- **Trecho da fonte**:
# # # # #
A magistrada fundamentou a decisão no Estatuto do Idoso, uma vez que o réu era acusado de violar a tranqüilidade do lar e ameaçar a integridade física e psicológica de sua mãe idosa. A idosa apresentou à Justiça um Boletim de Ocorrência no qual informou que o filho estava furtando objetos da casa, tornando a convivência insuportável. A juíza, quando de sua decisão, indicou o artigo 10, § 3º do Estatuto do Idoso.
Na esfera processual, pode se afirmar que a concessão da medida cautelar de afastamento temporário do filho (ou qualquer outro familiar) da morada comum tem por fundamento o poder geral de cautela do juiz, estampado no artigo 798 do Código de Processo Civil, que é claro ao afirmar que além dos procedimentos cautelares específicos, poderá o juiz determinar as medidas provisórias que julgar adequadas, quando houver fundado receio de uma parte, antes do julgamento da lide, cause ao direito da outra lesão de grave e de difícil reparação.
Ora, em face da ampla possibilidade de inovação em matéria de tutela cautelar, o afastamento temporário do familiar da morada comum se caracteriza como uma medida cautelar inominada, haja vista que não possui previsão específica em nosso diploma adjetivo, embora esteja lastreada nos dispostos do Estatuto do Idoso.
As condições das medidas cautelares atípicas são as mesmas da ação cautelar, quais sejam: a) um interesse na solução eficaz de uma lide (a plausibilidade do direito material); e b) o fundado receio de dano grave e de difícil reparação, em razão do periculum in mora.
Para a proteção do idoso, é certo que existe um interesse na solução eficaz de uma lide (garantir-se a saúde e a segurança) e o fundando receio de dano grave e de difícil reparação (a conduta de seus familiares pode acarretar tanto prejuízos físicos como patrimoniais ou psicológicos irreparáveis se não concedida a liminar).
Assim uma vez preenchidos tais requisitos de cautela, poderá o magistrado, coercitivamente, determinar o afastamento do filho (ou repise-se, qualquer familiar) que criou a situação insustentável na morada.
Assim, trazemos algumas decisões exemplificativas de nossos Tribunais:
“CAUTELAR INOMINADA. PEDIDO DE AFASTAMENTO DE FILHO DA RESIDÊNCIA DA FAMÍLIA. FUMUS BONI JURIS E PERICULUM IN MORA. Se o filho é maior e capaz, apto a gerir a sua própria vida, e alegadamente vem adotando comportamento agressivo e violento com a mãe e filha e é usuário de drogas, estão presentes o fumus boni juris e o periculum in mora, sendo cabível a via coercitiva, como forma eficaz de restabelecer a paz e a segurança no âmbito da família. Recurso desprovido.” (Agravo de Instrumento Nº 70011288636, Sétima Câmara Cível, Tribunal de Justiça do RS, Relator: Sérgio Fernando de Vasconcellos Chaves, Julgado em 22/06/2005)
# # # # #
- **Material fornecido**:
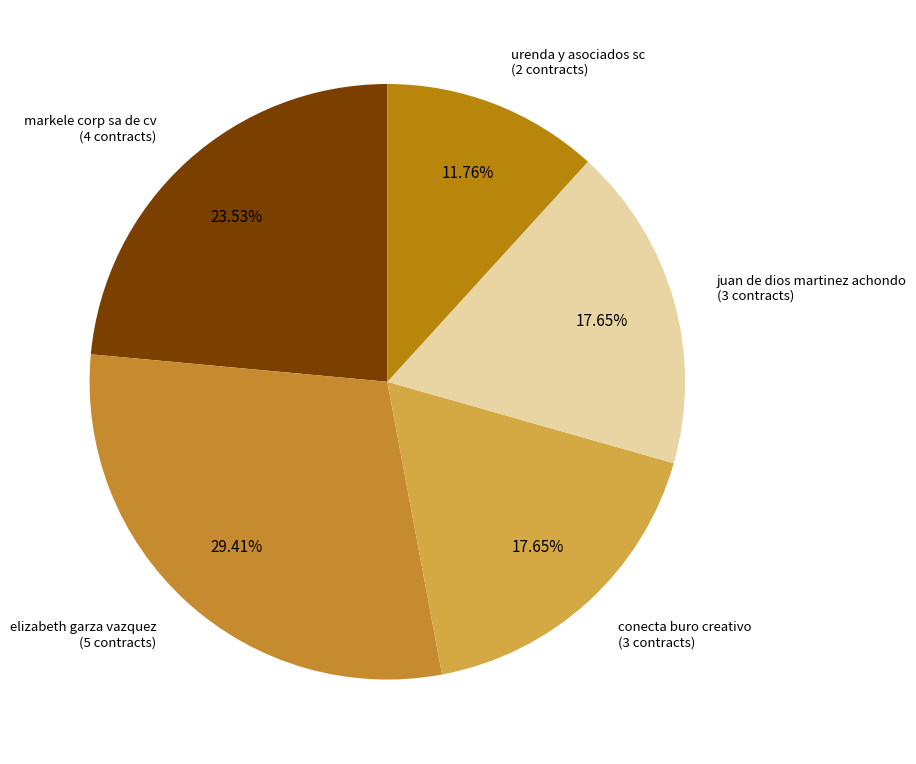

How many segments does this pie chart have?

5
# # # # #
- **Objetivo do exercício**:
Responda às perguntas abaixo com base no texto sobre o afastamento do filho da casa da mãe idosa, apresentado acima:
1. Qual artigo do Estatuto do Idoso a juíza indicou em sua decisão?
2. Em qual artigo do Código de Processo Civil está o poder geral de cautela do juiz?
3. Em que data foi julgado o Agravo de Instrumento citado ao final?

- **Resposta do exercício**:
1. A juíza indicou o artigo 10, § 3º do Estatuto do Idoso.
2. O poder geral de cautela do juiz está no artigo 798 do Código de Processo Civil.
3. O Agravo de Instrumento foi julgado em 22/06/2005.